Em 25 de dezembro de 1886, recebi a graça de sair da infância. Numa palavra, a graça de minha conversão completa.
Voltávamos da Missa de meia-noite, na qual tive a ventura de receber o Deus forte e poderoso. Chegando aos Buissonnets [sua residência], senti a alegria de ir pegar meus sapatos na lareira. Tanta alegria nos proporcionara na infância o antigo costume, que Celina queria continuar a ter-me como caçula por ser o bebê da família.
Papai gostava de ver minha satisfação e de ouvir meus gritos de alegria quando eu retirava cada surpresa de dentro dos sapatos encantados. E o contentamento de meu querido rei [seu pai] aumentava minha felicidade. Jesus, porém, querendo mostrar-me que devia livrar-me dos defeitos da infância, subtraiu-me também as inocentes alegrias dessa idade. Permitiu que papai, extenuado com a Missa da meia-noite, proferisse estas palavras que me atravessaram o coração: “Ah! Afinal, que sorte ser este o último ano”.
Então eu subi a escada para tirar o chapéu. Conhecendo minha sensibilidade e vendo lágrimas brilhar em meus olhos, Celina também estava a ponto de chorar, pois me queria muito bem e compreendia minha mágoa.
–– Ah, Teresa, disse-me ela, não desças, ser-te-ia por demais custoso ir neste momento ver o que há em teus sapatos. Teresa, porém, já não era a mesma. Jesus transformara-lhe o coração. Depois de sufocar minhas lágrimas, desci rapidamente a escadaria.

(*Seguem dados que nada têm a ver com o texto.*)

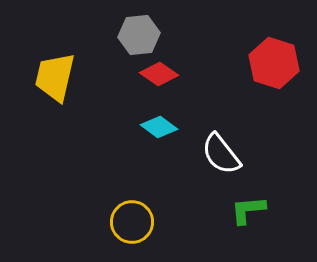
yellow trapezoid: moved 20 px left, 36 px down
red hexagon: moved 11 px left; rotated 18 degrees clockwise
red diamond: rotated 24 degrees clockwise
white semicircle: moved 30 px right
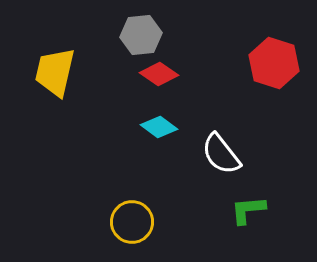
gray hexagon: moved 2 px right
yellow trapezoid: moved 5 px up
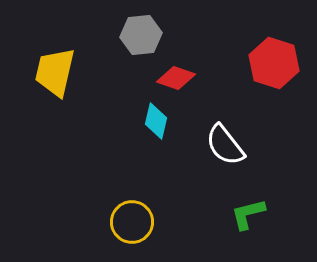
red diamond: moved 17 px right, 4 px down; rotated 15 degrees counterclockwise
cyan diamond: moved 3 px left, 6 px up; rotated 66 degrees clockwise
white semicircle: moved 4 px right, 9 px up
green L-shape: moved 4 px down; rotated 9 degrees counterclockwise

A comprimir as batidas do coração, peguei meus sapatos, coloquei-o diante de papai e fui tirando alegre todos os objetos, com o ar feliz de uma rainha. Papai ria-se, tinha também recuperado a alegria e Celina estava sob a impressão de um sonho. Felizmente era uma doce realidade. Teresinha reencontrara a força de ânimo que perdera aos quatro anos e meio e conservá-la-ia para sempre. Aos catorze anos eu entendia já o segredo da perfeição.